Full disclosure: I was supposed to have read Henry James’ The Turn of the Screw for my AP Language class about 15 years ago, but like many books assigned to me, I forewent the reading and instead drew my knowledge heavily from my studious best friend and Spark Notes. That being said, I am currently quarantined in my parents’ house where a stack of my high school “faux reads” gather dust in the basement. I decided to tackle my abandoned scholastic literary foes — which brings me to my reckoning with The Turn of the Screw.
It’s a story within a story, beginning with a man building up a ghostly tale to avid listeners around a fire. He loved a woman, who was a governess, and she told a crazy ghost story about the children she looked after who were affected by “horrors.” The meat of the story is told from the unnamed governess’ perspective, and it might be more stream-of-conscious than this review. Essentially, the male guardian of two orphaned children hires a governess to care for the children in his far away country estate. The governess believes the children to be positively cherubic and delightful, that is, until she sees ghosts. The governess witnesses two ghostly apparitions of a man and a woman in this big ol’ house and confirms with the housekeeper that the apparitions she sees are in fact both former employees of the estate and lovers who perished sometime before the current governess’ employ. Slowly, but surely the governess convinces herself that the children are essentially possessed by the ghosts — they are no longer innocent, glowing angels, but sinister old souls that need salvation. Or do they?
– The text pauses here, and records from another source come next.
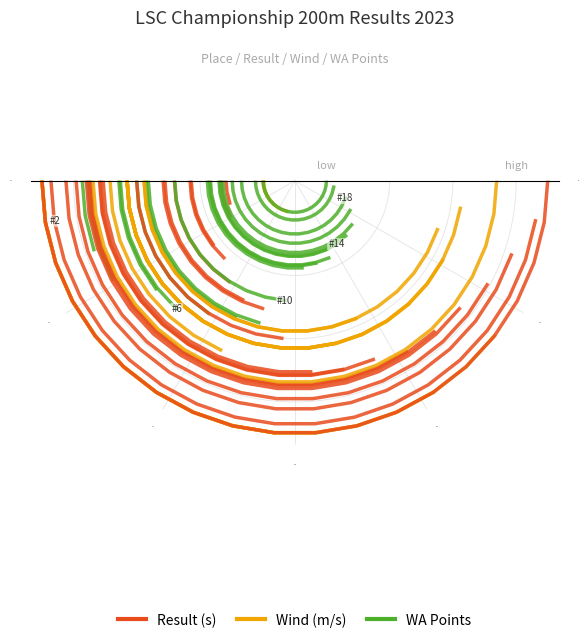

Rank the series by their average value, from highest to lowest.

WA Points, Result (s), Wind (m/s)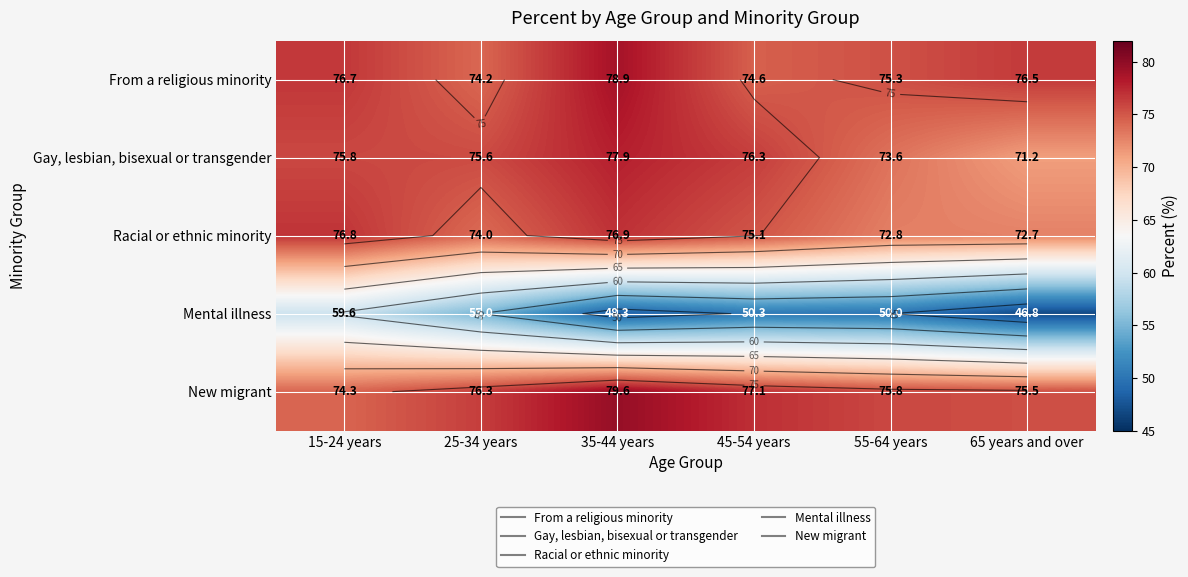

Read the Racial or ethnic minority value at 35-44 years.

76.9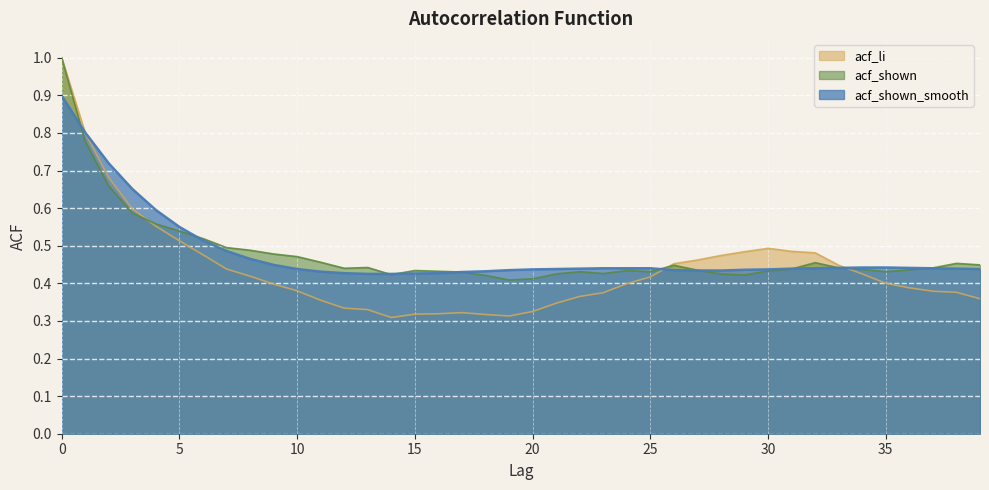

True or false: acf_shown and acf_li cross at least once.

True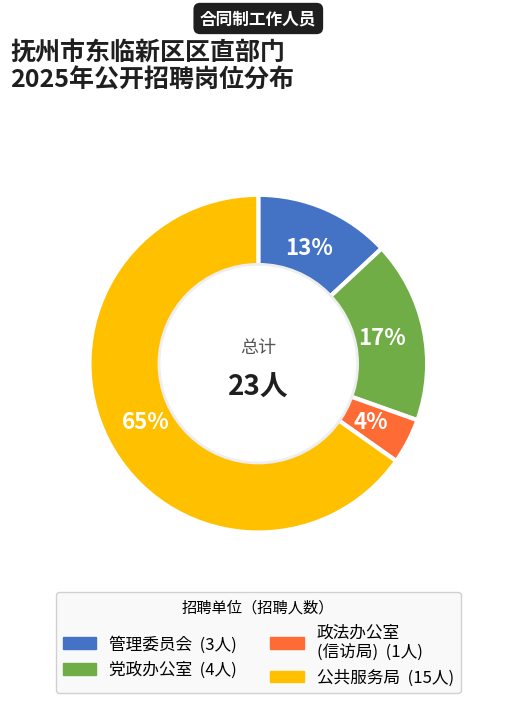

To the nearest percent, what is the average slice percentage?

25%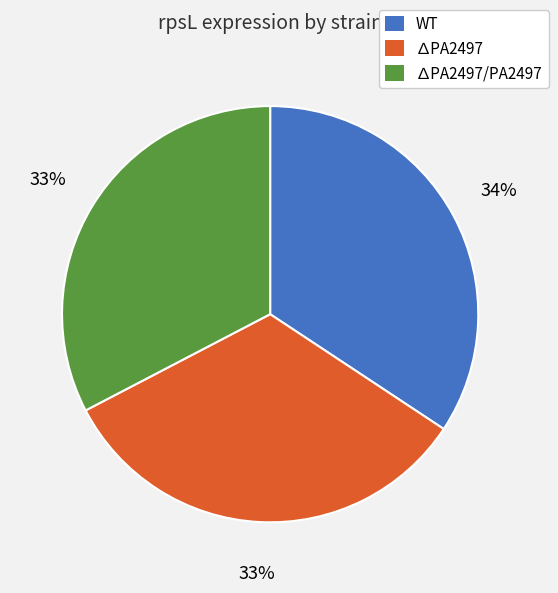

To the nearest percent, what percentage of the pie is ∆PA2497/PA2497?

33%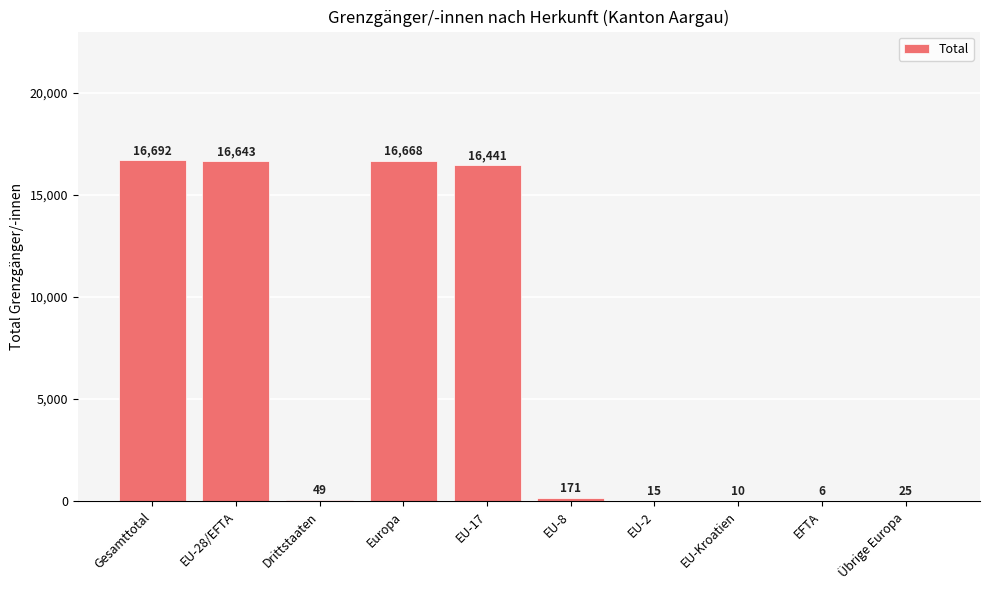

Which category has the highest value across all series?

Gesamttotal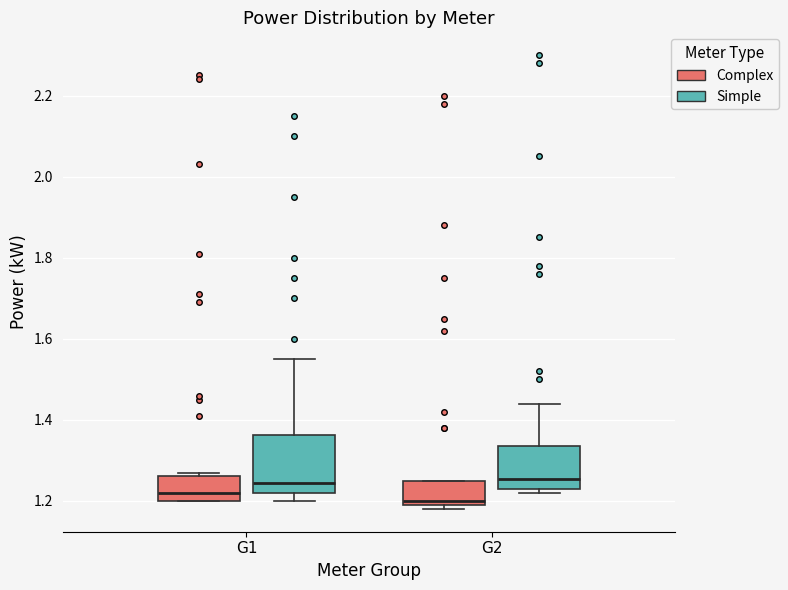

Reading left to right, transcribe this box plot: for each box, give where its median line is, the range the box spans, and where its two whiskers end, as read against the y-axis. The values are not printed on the chart, so give them approximately, as read against the axis.

G1 (Complex): median 1.22, box 1.20 to 1.26, whiskers 1.20 to 1.28
G1 (Simple): median 1.24, box 1.22 to 1.36, whiskers 1.20 to 1.56
G2 (Complex): median 1.20 (just above the box's lower edge), box 1.20 to 1.26, whiskers 1.18 to 1.26
G2 (Simple): median 1.26, box 1.24 to 1.34, whiskers 1.22 to 1.44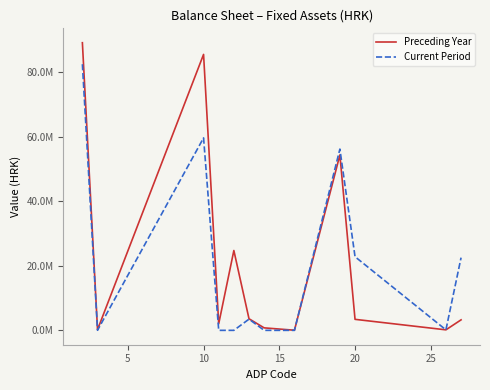

What are all the series names shown in the legend?

Preceding Year, Current Period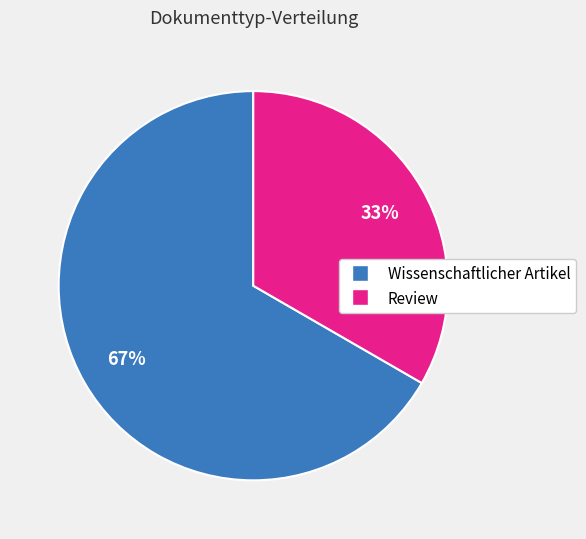

Which category accounts for the majority?

Wissenschaftlicher Artikel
I think the true mystery lies in the question: ghosts or insanity? While the narrator’s winding thoughts jumbled my brain from time to time, I think the most enjoyable part of this book is tracking the reliability of the narrator. I opened this book expecting a full on ghost haunting and closed it with a psychological paradigm looming in my brain. The ambiguity stunned me in the best way. It’s a short read, but it would make for a fun discussion. (It’s too bad I didn’t participate my high school English class). I recommend to read with at least one other person in order to debate this not so straightforward horror novella.